__Exercise goal__:
Could you write out the lines below word for word, starting with the first line and ending with the line that contains "family: Aegithalidae", including both of those lines?

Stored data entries
==============================

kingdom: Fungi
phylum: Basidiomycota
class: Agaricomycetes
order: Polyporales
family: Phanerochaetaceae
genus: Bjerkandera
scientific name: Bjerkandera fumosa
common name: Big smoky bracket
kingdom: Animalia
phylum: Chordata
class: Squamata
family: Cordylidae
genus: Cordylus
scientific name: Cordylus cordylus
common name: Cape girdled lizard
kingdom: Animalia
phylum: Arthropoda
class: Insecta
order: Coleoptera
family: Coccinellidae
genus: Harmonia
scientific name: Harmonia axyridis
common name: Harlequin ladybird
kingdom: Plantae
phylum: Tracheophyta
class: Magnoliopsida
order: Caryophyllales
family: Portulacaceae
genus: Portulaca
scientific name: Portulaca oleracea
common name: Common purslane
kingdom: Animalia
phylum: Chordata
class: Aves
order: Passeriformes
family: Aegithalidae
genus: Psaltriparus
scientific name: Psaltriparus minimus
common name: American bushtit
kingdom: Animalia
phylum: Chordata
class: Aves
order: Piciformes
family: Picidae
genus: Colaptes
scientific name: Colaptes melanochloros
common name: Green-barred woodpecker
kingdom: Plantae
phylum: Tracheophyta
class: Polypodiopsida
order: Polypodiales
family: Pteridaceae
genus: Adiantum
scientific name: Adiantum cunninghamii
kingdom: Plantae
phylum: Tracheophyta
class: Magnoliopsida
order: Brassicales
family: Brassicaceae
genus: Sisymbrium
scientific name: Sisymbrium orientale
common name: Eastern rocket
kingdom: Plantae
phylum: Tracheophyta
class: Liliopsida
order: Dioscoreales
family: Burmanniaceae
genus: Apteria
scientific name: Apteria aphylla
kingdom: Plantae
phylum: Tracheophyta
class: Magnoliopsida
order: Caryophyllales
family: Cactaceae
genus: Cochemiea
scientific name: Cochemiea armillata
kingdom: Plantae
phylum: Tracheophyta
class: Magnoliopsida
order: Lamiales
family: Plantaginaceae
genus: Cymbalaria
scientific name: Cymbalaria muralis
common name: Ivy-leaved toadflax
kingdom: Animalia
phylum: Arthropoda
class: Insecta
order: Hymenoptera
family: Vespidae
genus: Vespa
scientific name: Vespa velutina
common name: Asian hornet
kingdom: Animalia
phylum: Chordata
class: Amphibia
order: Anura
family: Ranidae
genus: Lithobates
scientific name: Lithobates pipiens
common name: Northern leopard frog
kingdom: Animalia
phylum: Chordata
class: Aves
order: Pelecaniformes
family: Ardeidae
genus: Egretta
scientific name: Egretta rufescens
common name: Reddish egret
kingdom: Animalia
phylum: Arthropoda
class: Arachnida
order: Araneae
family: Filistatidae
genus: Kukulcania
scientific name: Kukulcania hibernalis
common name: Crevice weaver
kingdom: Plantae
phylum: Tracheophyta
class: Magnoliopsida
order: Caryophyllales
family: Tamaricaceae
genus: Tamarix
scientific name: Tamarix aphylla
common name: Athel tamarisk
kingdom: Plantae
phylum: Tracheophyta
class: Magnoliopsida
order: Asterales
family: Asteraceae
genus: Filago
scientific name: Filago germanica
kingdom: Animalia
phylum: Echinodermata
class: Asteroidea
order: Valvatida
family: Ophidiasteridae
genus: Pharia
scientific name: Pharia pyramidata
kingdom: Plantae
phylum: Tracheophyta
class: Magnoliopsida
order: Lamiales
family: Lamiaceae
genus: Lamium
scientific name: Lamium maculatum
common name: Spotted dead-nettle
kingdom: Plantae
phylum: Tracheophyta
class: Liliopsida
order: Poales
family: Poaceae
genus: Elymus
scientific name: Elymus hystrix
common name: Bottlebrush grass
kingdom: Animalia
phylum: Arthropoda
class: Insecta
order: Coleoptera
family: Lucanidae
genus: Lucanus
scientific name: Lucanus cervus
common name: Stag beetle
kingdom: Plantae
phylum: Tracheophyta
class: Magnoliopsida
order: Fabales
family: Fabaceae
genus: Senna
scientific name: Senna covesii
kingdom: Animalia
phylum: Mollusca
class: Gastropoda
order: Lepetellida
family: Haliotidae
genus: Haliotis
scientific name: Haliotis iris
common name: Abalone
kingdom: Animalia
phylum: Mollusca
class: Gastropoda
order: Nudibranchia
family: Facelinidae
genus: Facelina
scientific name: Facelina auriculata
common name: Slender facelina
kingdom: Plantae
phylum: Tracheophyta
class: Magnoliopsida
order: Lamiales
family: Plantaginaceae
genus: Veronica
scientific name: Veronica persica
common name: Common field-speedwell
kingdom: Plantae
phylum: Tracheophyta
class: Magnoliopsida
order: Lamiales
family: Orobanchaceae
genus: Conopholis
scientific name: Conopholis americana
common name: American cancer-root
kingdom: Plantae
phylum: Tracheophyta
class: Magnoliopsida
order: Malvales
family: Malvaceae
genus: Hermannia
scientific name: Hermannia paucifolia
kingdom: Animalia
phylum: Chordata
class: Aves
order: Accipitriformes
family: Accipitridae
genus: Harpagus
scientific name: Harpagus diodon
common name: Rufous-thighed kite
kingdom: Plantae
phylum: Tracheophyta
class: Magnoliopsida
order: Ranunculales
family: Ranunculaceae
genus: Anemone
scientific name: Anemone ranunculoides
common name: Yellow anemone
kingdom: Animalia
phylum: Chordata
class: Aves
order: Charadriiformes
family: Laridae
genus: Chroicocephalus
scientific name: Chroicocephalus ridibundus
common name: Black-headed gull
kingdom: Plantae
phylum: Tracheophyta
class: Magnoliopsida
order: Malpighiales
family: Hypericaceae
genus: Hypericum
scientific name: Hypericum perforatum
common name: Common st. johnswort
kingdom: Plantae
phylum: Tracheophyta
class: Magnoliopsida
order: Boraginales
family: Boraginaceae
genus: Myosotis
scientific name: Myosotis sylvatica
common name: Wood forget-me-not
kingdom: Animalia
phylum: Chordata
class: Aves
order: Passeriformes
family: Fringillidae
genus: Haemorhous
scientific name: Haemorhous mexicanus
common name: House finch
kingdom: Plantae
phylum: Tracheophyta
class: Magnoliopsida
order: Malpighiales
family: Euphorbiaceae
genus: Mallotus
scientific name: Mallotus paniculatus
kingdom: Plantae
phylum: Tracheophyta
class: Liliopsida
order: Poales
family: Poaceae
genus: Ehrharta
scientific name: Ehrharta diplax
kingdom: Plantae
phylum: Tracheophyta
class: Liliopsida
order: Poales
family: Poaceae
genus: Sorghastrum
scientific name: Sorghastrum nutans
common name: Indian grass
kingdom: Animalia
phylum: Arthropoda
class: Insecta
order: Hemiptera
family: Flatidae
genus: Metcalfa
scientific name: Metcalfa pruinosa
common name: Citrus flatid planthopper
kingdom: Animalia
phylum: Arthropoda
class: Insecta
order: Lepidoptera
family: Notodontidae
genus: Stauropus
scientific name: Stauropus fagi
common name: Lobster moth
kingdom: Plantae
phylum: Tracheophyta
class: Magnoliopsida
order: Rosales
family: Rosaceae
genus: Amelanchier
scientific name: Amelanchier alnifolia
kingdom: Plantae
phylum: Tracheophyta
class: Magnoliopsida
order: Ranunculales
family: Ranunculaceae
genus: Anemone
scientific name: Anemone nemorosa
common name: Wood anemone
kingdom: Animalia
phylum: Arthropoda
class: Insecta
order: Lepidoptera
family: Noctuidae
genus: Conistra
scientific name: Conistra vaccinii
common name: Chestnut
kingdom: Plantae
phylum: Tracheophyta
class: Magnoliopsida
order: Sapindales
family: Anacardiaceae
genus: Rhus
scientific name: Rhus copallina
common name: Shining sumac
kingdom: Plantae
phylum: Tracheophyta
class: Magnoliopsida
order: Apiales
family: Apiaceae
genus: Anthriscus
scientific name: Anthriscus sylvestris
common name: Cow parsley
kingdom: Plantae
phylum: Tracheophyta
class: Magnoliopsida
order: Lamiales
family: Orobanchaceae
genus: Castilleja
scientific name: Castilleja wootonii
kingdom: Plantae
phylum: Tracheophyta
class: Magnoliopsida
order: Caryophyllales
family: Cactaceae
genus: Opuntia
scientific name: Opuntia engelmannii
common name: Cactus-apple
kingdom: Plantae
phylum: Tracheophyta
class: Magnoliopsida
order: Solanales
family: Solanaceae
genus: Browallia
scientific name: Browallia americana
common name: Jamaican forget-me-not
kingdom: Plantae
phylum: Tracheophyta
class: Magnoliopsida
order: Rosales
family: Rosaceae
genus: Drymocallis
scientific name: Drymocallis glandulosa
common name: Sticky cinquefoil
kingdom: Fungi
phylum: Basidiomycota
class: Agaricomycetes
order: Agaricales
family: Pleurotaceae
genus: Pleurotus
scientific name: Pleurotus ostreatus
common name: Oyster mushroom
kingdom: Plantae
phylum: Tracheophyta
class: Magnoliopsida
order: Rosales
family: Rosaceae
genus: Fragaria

==============================

__Reply__:
kingdom: Fungi
phylum: Basidiomycota
class: Agaricomycetes
order: Polyporales
family: Phanerochaetaceae
genus: Bjerkandera
scientific name: Bjerkandera fumosa
common name: Big smoky bracket
kingdom: Animalia
phylum: Chordata
class: Squamata
family: Cordylidae
genus: Cordylus
scientific name: Cordylus cordylus
common name: Cape girdled lizard
kingdom: Animalia
phylum: Arthropoda
class: Insecta
order: Coleoptera
family: Coccinellidae
genus: Harmonia
scientific name: Harmonia axyridis
common name: Harlequin ladybird
kingdom: Plantae
phylum: Tracheophyta
class: Magnoliopsida
order: Caryophyllales
family: Portulacaceae
genus: Portulaca
scientific name: Portulaca oleracea
common name: Common purslane
kingdom: Animalia
phylum: Chordata
class: Aves
order: Passeriformes
family: Aegithalidae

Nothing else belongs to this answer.